Armenian sources mention the name of the village for the first time in 1383 or 1384. It had been recorded by the Catholic archdiocese of Nakhchivan that 130 Armenian families in Kyrna and Saltag had converted to Islam in the 1600s and had been Turkified.

==Etymology==
According to Azerbaijani sources, a nearby homonymous mountain is made out from the components of sal (smooth stone) and taq (an ancient form of the word of "dağ" (mountain)); thus: "the mountain with the slab stone" or "the steepness rocky mountain".

According to Armenian sources, the village was the district of the ancient city of Tigranavan. Because of its location on large slabs, it was called Salitagh (սալ ["sal", slab] and [թաղ ["t'agh", district]), which is the Armenian name for the village.

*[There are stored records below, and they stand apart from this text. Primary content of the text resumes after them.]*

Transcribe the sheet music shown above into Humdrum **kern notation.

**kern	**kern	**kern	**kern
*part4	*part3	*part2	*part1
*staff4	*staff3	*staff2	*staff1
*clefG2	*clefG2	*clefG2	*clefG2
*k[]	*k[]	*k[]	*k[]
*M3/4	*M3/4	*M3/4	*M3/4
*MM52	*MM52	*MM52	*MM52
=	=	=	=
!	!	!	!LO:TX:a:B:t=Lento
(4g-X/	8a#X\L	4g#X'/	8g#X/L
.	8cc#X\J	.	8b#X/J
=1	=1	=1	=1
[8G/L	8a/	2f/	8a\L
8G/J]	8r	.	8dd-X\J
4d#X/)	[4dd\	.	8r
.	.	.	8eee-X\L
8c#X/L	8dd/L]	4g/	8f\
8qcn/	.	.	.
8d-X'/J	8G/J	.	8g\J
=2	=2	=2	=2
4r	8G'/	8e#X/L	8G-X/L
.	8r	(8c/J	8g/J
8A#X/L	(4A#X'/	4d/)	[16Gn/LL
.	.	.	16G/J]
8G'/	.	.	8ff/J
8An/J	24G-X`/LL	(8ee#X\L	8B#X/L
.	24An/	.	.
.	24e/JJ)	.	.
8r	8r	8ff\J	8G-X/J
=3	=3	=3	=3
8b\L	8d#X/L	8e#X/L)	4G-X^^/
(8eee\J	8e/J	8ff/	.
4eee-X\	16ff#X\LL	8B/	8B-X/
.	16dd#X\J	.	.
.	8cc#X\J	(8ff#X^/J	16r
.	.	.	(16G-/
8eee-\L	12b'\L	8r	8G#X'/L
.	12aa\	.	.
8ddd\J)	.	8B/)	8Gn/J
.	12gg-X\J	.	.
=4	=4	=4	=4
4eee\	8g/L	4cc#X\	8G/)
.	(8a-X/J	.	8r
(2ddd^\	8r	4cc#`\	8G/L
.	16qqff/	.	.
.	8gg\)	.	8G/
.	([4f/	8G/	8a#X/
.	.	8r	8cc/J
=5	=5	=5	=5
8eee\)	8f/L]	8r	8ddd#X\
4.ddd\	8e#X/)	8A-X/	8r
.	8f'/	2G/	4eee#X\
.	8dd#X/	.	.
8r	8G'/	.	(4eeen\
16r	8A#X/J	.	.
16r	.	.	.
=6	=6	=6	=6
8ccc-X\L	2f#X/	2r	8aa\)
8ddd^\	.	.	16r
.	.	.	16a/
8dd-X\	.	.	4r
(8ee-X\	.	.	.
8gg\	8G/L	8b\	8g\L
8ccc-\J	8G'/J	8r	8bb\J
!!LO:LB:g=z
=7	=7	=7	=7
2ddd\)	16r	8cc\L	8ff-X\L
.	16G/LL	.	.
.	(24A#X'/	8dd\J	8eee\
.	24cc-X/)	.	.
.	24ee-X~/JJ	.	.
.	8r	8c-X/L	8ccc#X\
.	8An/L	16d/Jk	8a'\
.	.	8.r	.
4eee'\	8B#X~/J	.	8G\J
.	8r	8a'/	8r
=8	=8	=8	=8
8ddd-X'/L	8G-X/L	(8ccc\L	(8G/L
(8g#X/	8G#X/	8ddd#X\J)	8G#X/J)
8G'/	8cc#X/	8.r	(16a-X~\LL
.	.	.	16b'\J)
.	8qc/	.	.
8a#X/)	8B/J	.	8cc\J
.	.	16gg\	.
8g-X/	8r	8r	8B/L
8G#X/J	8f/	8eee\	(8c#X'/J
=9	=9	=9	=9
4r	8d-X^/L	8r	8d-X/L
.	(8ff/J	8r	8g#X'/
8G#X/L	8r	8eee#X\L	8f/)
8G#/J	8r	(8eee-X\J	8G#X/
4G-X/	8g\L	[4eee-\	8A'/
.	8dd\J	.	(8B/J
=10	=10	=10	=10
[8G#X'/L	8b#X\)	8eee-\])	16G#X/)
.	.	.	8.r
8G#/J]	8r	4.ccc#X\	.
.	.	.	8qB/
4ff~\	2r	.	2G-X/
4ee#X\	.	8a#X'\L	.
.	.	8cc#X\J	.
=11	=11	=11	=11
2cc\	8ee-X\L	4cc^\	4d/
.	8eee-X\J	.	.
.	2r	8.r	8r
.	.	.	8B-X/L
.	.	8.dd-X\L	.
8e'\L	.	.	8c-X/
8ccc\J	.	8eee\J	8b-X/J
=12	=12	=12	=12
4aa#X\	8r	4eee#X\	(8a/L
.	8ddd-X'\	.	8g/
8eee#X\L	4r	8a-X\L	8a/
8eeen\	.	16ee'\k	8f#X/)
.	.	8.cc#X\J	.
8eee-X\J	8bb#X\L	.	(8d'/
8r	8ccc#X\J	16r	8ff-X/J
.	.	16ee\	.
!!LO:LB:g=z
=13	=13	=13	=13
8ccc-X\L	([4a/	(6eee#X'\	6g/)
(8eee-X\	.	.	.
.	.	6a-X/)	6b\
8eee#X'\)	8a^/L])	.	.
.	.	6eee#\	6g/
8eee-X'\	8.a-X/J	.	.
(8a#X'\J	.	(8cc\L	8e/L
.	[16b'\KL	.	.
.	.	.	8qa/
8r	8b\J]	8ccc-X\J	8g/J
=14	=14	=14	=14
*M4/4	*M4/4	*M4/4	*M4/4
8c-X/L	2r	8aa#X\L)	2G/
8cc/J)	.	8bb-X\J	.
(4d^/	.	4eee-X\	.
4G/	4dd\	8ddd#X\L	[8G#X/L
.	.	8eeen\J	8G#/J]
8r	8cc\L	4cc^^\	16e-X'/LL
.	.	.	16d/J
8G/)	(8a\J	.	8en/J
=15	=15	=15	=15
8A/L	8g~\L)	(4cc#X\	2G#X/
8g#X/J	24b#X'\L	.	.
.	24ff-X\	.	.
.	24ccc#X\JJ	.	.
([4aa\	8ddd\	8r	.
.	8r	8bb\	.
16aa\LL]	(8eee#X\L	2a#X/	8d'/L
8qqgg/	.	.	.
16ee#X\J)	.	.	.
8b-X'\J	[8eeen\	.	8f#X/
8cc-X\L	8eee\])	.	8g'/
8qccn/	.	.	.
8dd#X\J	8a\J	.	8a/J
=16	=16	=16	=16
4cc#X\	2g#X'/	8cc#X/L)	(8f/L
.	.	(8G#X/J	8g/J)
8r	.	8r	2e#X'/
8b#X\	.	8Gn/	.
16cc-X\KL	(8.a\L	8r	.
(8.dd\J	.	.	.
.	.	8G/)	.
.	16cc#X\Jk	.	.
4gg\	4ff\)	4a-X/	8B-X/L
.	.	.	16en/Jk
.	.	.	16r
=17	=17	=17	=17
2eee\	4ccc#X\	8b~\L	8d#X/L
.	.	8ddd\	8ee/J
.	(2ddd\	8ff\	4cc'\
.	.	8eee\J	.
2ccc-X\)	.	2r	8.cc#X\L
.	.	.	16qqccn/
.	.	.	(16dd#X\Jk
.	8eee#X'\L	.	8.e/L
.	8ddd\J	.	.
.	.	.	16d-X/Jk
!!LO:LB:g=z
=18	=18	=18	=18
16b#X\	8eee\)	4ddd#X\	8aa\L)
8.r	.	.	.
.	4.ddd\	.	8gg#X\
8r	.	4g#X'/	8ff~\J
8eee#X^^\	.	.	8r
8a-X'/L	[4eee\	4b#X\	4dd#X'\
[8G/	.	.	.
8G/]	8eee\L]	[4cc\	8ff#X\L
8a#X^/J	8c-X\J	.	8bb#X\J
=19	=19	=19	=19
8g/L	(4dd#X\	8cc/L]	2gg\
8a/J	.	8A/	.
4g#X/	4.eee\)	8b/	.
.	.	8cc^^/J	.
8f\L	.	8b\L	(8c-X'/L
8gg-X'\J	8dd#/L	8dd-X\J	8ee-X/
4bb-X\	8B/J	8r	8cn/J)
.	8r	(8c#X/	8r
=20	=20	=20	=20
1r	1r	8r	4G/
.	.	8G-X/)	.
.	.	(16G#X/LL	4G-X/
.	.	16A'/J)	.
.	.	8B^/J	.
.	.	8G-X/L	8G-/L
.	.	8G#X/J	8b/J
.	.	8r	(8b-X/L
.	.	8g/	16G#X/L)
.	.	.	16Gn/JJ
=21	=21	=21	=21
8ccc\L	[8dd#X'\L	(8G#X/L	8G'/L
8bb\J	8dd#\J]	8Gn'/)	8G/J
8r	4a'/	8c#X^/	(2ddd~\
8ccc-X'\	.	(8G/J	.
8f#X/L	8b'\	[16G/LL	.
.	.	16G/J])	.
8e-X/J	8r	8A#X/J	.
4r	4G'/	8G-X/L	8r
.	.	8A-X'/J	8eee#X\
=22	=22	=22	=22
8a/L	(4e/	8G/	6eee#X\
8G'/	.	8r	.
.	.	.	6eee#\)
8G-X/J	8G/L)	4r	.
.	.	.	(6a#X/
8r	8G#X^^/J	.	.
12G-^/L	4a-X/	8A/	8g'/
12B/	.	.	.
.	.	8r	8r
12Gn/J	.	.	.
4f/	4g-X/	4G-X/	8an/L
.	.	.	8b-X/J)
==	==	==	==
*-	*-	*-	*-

==Historical and archaeological monuments==

===Yeyja===
Yeycə (Yeyja) - the settlement of the Middle Ages in the north-east from the Saltag village of the Julfa District, on the left bank of the Alinjachay River. It is limited by the Alinjachay in the west, with the deep valley in the north and south, with the low hills in the east. Its area is 1850 m2. It was recorded in 1991. The buildings on the monument are completely destroyed, in its place were kept the square and oval pits. The surface materials consists from the products of the glazed and unglazed pottery (fragments of cooked clay pot in the pink and gray colored), clay (jug, bowl-type containers), etc. According to the findings, the place of residence belongs to the 9th-18th centuries; it is believed that there is a cultural layer of the ancient period in here.

===Saltag===
Saltag - the place of residence of the Middle Ages in the east from the same named village in the Julfa District, on the left bank of the Alinjachay River. In 1991, the exploration research works were carried out. Its area is 56,000 m2. The place of residence currently divided into two parts through the irrigation ditch; The remains of the building clearly monitored in its north-east. Surface materials, mainly consists from the fragments of clay pot in the pink colored. During the excavation, cast piles of stone, fragments of the cooked brick, and the remains of the preserved wall in 1 m in length, were found. It is supposed that the Saltag settlement belongs to the 10h-16th centuries.

===Saltag Necropolis I===
Saltag Necropolis I - the archaeological monument of the Middle Ages in the west from the Saltag settlement of the Julfa District, on the left bank Alinjachay River, on the high hill. In 1991, the exploration research works were carried out. Many of the grave monuments have been destroyed during the farm works. Archaeological cultural relics shows that the Saltag necropolis belongs to the 14th-16th centuries.

===Saltag Necropolis II===
Saltag Necropolis II - the archaeological monument of the Middle Ages in the north-west from the Saltag village of the Julfa District, on the right bank of the Alinjachay River. It is located in a valley surrounded by mountains on all sides. Part of the cemetery is completely destroyed, the other part currently is used by the local population. The tomb built with the stone in its center, especially attracts an attention. It is supposed that the necropolis belongs to the 14th-16th centuries.

===Saltag Tomb===
Saltag Tomb - the monument of the 14th-16th centuries in the necropolis which located in the north-west from the same named village of the Julfa District. It was built with the small stones in the center of the cemetery. Its ceiling has been completed in the crown form; its entrance is protruding to the outward. Also the cooked brick (23х23х5 cm; 20х10х5 cm) were used at the construction of the door (most likely, these bricks associated with its further restoration). Interior walls of the tomb was plastered with alabaster; was collapsed in some places. Inside were discovered the wooden coffin and the remains of a human skeleton.